Custom Legal-BERT
Property | Value |
---|---|
Author | casehold |
Training Data | Harvard Law case corpus (37GB) |
Vocabulary Size | 32,000 tokens |
Paper | arXiv:2104.08671 |
What is custom-legalbert?
Custom Legal-BERT is a specialized language model pretrained specifically for legal domain tasks. Built on the BERT architecture, this model was trained from scratch on an extensive corpus of 3.4 million legal decisions from the Harvard Law case repository, spanning from 1965 to present.

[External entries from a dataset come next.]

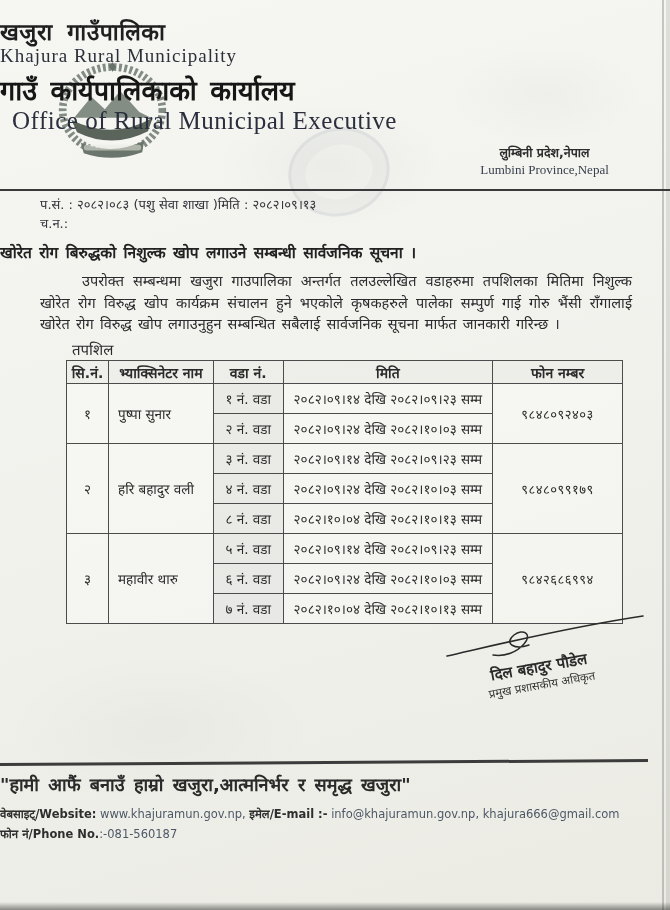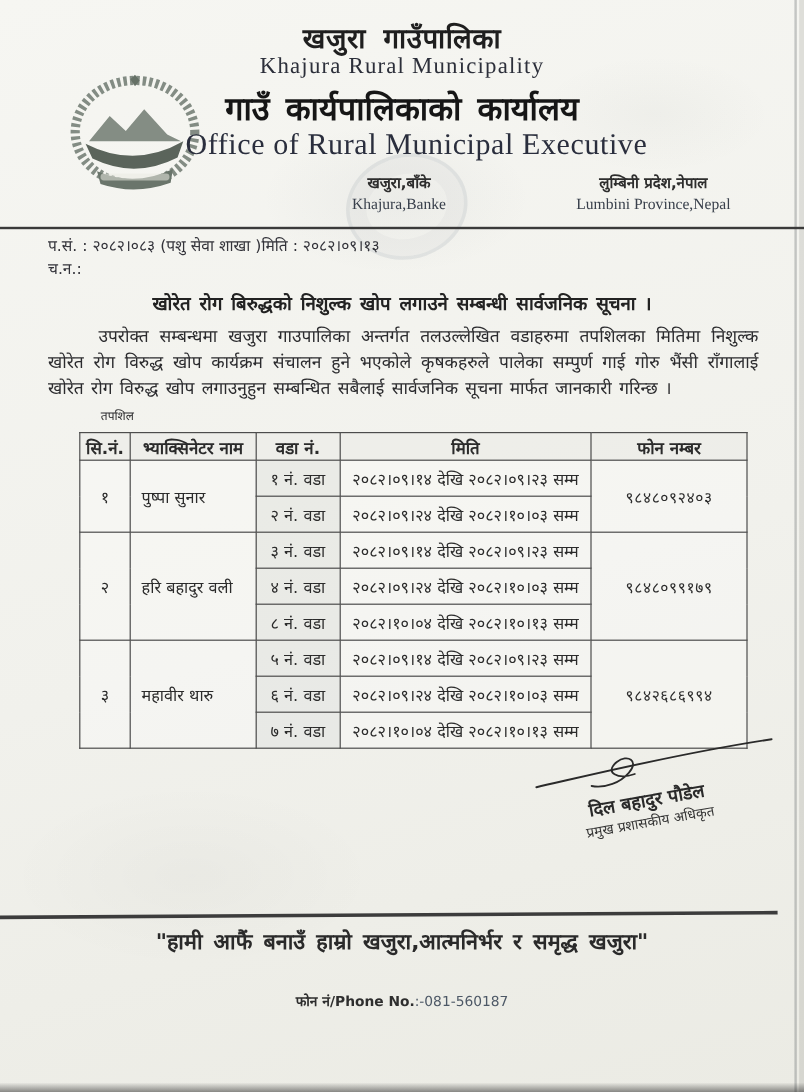--- a/index.html
+++ b/index.html
@@ -7,21 +7,21 @@
     position:relative;width:670px;height:910px;overflow:hidden;
     margin:0 auto;color:#2e2e2e;
     font-family:"DejaVu Sans","Liberation Sans",sans-serif;
     background:
       radial-gradient(140px 70px at 545px 95px, rgba(60,70,60,.03), transparent 70%),
       radial-gradient(220px 110px at 160px 730px, rgba(0,0,0,.025), transparent 70%),
       radial-gradient(160px 90px at 330px 165px, rgba(80,90,100,.05), transparent 70%),
       linear-gradient(165deg,#f6f6f2 0%,#f1f1ec 55%,#ebebe4 100%);
   }
   .abs{position:absolute;}
-  .center{left:0;width:100%;text-align:center;}
+  .center{left:0;width:100%;text-align:left;}
   .serif{font-family:"Liberation Serif","DejaVu Serif",serif;}
 
   .edge-right{position:absolute;top:0;right:6px;width:2px;height:100%;
     background:rgba(70,75,80,.28);}
   .edge-right2{position:absolute;top:0;right:0;width:4px;height:100%;
     background:rgba(120,120,115,.18);}
   .edge-bottom{position:absolute;bottom:0;left:0;width:100%;height:8px;
     background:linear-gradient(180deg,rgba(0,0,0,0),rgba(35,35,35,.5));}
 
   
@@ -42,21 +42,21 @@
   .rule-top{top:189px;left:0;width:100%;height:2px;background:#3a3a3a;}
 
   .ref-row{top:195px;left:40px;width:616px;display:flex;justify-content:flex-start;
     font-size:13px;color:#33333a;}
   .ch-no{top:214px;left:40px;font-size:13px;color:#33333a;}
 
   .subject{top:241px;font-size:15.5px;font-weight:bold;color:#222;word-spacing:2px;}
 
   .body-text{top:271px;left:40px;width:592px;font-size:14.5px;line-height:21.5px;
     text-align:justify;text-indent:42px;color:#2b2b2e;margin:0;word-spacing:1.5px;}
-  .tapsil{top:339px;left:72px;font-size:10px;color:#2b2b2e;margin-left:12px;}
+  .tapsil{top:339px;left:72px;font-size:15px;color:#2b2b2e;}
 
   
   table.sched{position:absolute;top:360px;left:66px;width:557px;border-collapse:collapse;
     font-size:13.5px;color:#2b2b2b;background:rgba(255,255,255,.3);}
   .sched th,.sched td{border:1.5px solid #4c4c4c;padding:1px 4px;text-align:center;}
   .sched th{height:20px;font-size:14px;font-weight:bold;background:rgba(90,95,85,.05);}
   .sched td{height:27px;}
   .sched td.name{text-align:left;padding-left:9px;}
   .sched td.ward{background:rgba(90,95,85,.07);}
   .sched td.phone{font-size:13px;letter-spacing:.5px;}
@@ -93,24 +93,20 @@
     <path d="M27,86 Q60,100 93,84 L91,96 Q60,107 30,97 Z" fill="#5f6b60"></path>
     <rect x="30" y="88" width="60" height="6" rx="3" fill="#e9e9e2" opacity=".55"></rect>
   </svg>
   <div class="abs stamp-ghost"></div>
 
   <div class="abs center title-np">खजुरा गाउँपालिका</div>
   <div class="abs center office-np">गाउँ कार्यपालिकाको कार्यालय</div>
   <div class="abs center title-en serif">Khajura Rural Municipality</div>
   <div class="abs center office-en serif">Office of Rural Municipal Executive</div>
 
-  <div class="abs addr addr-left">
-    <div class="np">खजुरा,बाँके</div>
-    <div class="en serif">Khajura,Banke</div>
-  </div>
   <div class="abs addr addr-right">
     <div class="np">लुम्बिनी प्रदेश,नेपाल</div>
     <div class="en serif">Lumbini Province,Nepal</div>
   </div>
 
   <div class="abs rule-top"></div>
 
   <div class="abs ref-row">
     <span>प.सं. : २०८२।०८३ (पशु सेवा शाखा )</span>
     <span>मिति : २०८२।०९।१३</span>
@@ -189,17 +185,23 @@
       <path d="M86,33 c-14,5 -26,-1 -15,-10 c9,-7 19,-1 10,9 c-7,8 -19,13 -31,11" fill="none" stroke="#2a2a2a" stroke-width="1.5" stroke-linecap="round"></path>
     </svg>
     <div class="sig-rot">
       <div class="sig-name">दिल बहादुर पौडेल</div>
       <div class="sig-title">प्रमुख प्रशासकीय अधिकृत</div>
     </div>
   </div>
 
   <div class="abs rule-bottom"></div>
   <div class="abs center motto">"हामी आफैं बनाउँ हाम्रो खजुरा,आत्मनिर्भर र समृद्ध खजुरा"</div>
+  <div class="abs center contact">
+    <span class="b">वेबसाइट्/Website:</span>
+    <span class="v">www.khajuramun.gov.np,</span>
+    <span class="b">इमेल/E-mail :-</span>
+    <span class="v">info@khajuramun.gov.np, khajura666@gmail.com</span>
+  </div>
   <div class="abs center phoneline">
     <span class="b">फोन नं/Phone No.</span><span class="v">:-081-560187</span>
   </div>
 
 </div>
 
 </body></html>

The training corpus (37GB) is significantly larger than the original BERT's BookCorpus/Wikipedia dataset (15GB), providing comprehensive coverage of legal terminology and concepts.
Implementation Details
The model implements several domain-specific optimizations:
- Custom tokenization adapted specifically for legal text
- Domain-specific legal vocabulary of 32,000 tokens created using SentencePiece
- Trained for 2 million steps using Masked Language Modeling (MLM) and Next Sentence Prediction (NSP) objectives
- Specialized sentence segmentation designed for legal documents
Core Capabilities
- Legal text classification tasks
- Multiple choice legal reasoning (CaseHOLD dataset)
- Legal document analysis
- Case law understanding and processing
Frequently Asked Questions
Q: What makes this model unique?
This model's uniqueness lies in its specialized legal domain training, using one of the largest legal text corpora ever employed for model pretraining. The custom vocabulary and tokenization are specifically optimized for legal text, making it particularly effective for legal NLP tasks.
Q: What are the recommended use cases?
The model is particularly suited for tasks like case law analysis, legal document classification, and multiple choice reasoning about legal holdings (CaseHOLD). It's designed for applications requiring deep understanding of legal terminology and concepts.